C’était au temps où point n’était besoin de se rendre dans un commerce spécialisé pour acquérir cet animal familier. Le plus simple était d’arpenter les abords et les sillons d’un champ de blé à la fin de l’été et d’en surprendre un en train de glaner.

Un champ, cela tombait bien, il y en avait un juste en face de notre logement et c’est là que Popeye, notre premier hamster, fut capturé. Je devais avoir cinq ans.

Papa le ramena dans sa poche, tout tremblant, moustaches aux aguets, yeux et museau effrayés. Il était roux et blanc.

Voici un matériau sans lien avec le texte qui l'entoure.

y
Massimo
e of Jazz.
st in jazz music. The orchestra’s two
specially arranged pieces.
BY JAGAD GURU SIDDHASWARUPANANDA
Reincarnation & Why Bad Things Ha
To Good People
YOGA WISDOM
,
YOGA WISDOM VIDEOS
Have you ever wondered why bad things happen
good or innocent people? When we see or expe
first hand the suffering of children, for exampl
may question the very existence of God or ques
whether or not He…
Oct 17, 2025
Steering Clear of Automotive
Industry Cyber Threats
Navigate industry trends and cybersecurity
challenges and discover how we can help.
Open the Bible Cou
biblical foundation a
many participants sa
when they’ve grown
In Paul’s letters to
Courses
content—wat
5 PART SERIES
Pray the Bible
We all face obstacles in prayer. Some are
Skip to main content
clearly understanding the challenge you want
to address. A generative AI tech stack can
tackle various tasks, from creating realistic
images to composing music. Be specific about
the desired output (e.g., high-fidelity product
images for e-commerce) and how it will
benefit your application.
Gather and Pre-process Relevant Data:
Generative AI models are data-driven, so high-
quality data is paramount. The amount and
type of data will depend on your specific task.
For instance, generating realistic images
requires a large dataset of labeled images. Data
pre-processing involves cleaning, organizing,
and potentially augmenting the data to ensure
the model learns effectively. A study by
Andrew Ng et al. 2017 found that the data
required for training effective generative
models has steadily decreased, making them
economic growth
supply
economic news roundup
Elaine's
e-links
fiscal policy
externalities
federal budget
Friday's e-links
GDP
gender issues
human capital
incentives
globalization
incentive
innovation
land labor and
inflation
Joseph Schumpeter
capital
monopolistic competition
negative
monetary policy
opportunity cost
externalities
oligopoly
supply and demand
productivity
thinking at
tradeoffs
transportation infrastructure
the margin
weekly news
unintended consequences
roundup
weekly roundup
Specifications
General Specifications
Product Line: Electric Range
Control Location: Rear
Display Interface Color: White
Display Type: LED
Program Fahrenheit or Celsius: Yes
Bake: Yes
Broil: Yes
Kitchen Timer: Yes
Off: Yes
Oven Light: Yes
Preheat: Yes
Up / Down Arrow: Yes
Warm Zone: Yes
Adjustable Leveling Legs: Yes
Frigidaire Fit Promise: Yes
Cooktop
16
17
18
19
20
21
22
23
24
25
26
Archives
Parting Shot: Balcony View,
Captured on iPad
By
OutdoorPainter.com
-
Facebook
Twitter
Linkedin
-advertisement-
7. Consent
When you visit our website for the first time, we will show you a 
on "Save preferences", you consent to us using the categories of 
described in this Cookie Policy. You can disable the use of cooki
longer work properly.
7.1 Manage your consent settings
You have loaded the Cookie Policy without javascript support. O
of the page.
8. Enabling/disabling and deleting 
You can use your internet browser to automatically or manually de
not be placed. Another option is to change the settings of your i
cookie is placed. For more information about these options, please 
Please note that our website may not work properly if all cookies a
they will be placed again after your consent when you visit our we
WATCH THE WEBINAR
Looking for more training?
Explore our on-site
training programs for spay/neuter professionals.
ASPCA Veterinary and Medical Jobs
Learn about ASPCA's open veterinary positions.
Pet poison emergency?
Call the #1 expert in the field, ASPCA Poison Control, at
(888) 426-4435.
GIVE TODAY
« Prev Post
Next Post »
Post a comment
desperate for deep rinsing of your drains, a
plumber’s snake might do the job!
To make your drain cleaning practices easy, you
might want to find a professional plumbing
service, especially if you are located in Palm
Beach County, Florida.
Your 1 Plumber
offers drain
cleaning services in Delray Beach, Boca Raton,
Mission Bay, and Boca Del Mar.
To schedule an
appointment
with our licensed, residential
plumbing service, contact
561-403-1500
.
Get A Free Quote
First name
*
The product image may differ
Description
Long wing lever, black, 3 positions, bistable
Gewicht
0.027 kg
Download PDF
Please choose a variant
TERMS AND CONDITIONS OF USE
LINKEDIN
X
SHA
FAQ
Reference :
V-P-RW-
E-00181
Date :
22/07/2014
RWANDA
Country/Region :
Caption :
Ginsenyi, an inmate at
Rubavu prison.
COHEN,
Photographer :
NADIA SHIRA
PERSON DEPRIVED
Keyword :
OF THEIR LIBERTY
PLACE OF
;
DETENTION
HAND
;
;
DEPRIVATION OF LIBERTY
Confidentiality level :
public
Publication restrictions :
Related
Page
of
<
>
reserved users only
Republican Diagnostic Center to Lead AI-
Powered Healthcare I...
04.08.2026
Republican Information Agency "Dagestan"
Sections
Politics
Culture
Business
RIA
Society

Nous lui allouâmes une cage avec une roue dedans pour qu’il puisse pédaler (quelle étrange idée franchement!) et un tunnel transparent pour pouvoir gambader.

Mais le grand air devait lui manquer car la pauvre bête sembla très vite déprimée.

Nous décidâmes de le libérer parfois en journée pour pouvoir le caresser et lui permettre de batifoler. Ce n’était toutefois pas toujours facile de le rattraper pour de nouveau l’emprisonner.

Un soir, peut-être après une année, papa décida – comme il aimait à le faire pour se reposer – de déboucher une bouteille de Cellier des Dauphins en écoutant sur le tourne-disque ancestral la Symphonie Pastorale, son œuvre préférée.

Pendant ce temps, Popeye trottait en toute sérénité, au comble de l’amusement. Il flairait, fouinait, grimpait, tout excité et comme dans un enchantement.

Et voilà que sur l’étagère il se mit à galoper mais dans un moment d’égarement, ne parvint pas à s’arrêter, chutant tout droit sur le 33 tours qui en était au quatrième mouvement.

Il patina ainsi quelques instants, causant de multiples raies de ses griffes acérées sur la jolie rondelle noire et lustrée, puis son cœur affolé vint à s’arrêter.

“Mon disque!” – hurla mon père

“Mon hamster!” – rétorqua ma mère en pleurant, serrant dans ses mains ce petit compagnon inerte qu’elle aimait tant.